> Work to complete: Rewrite the part of the records that opens with the line containing "pose: elev=19.3 azim=263.7" and closes with the line containing "Dot at: (367, 203)", both lines included, as a numbered list. Leave out blank lines and the pictures.

── Records provided ──

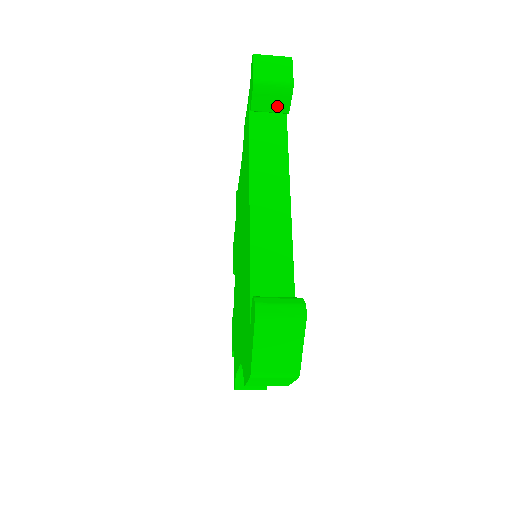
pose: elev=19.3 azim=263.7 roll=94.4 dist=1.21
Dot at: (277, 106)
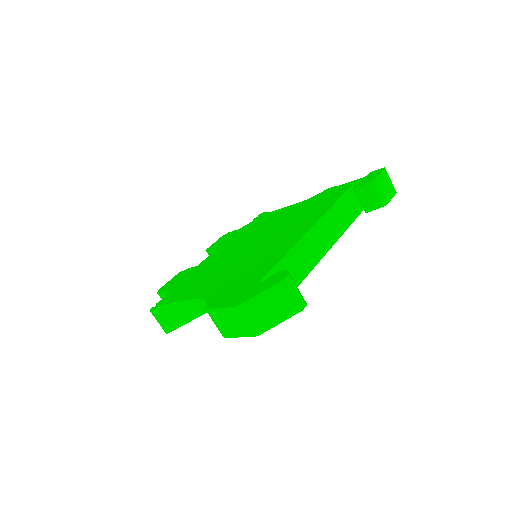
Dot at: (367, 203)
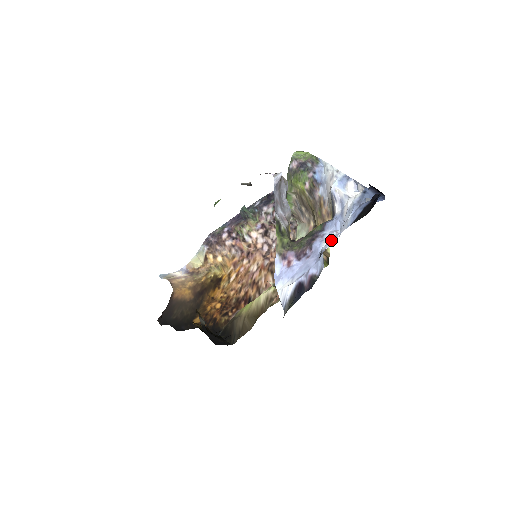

───
── Records provided ──

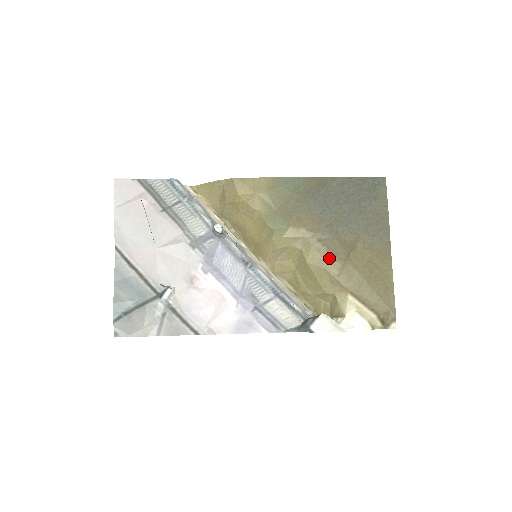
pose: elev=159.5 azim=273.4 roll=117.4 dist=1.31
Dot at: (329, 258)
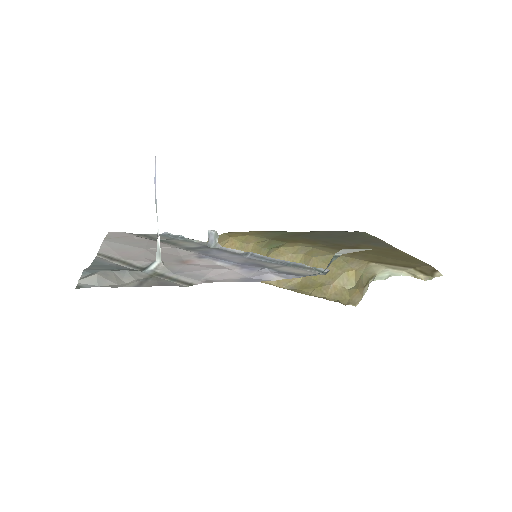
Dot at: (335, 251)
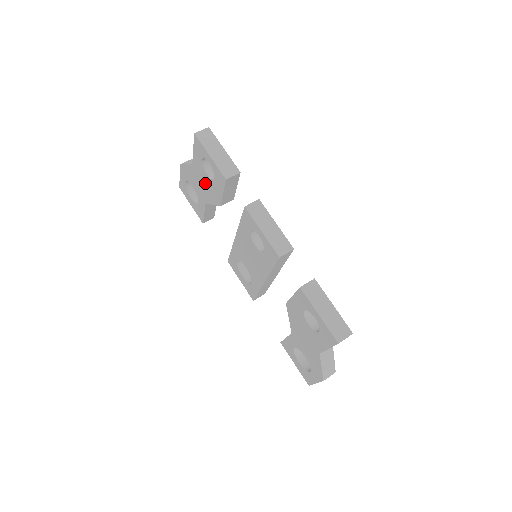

───

> Answer for the task:
1. pose: elev=19.3 azim=263.7 roll=94.4 dist=1.21
2. Dot at: (277, 106)
3. Dot at: (367, 203)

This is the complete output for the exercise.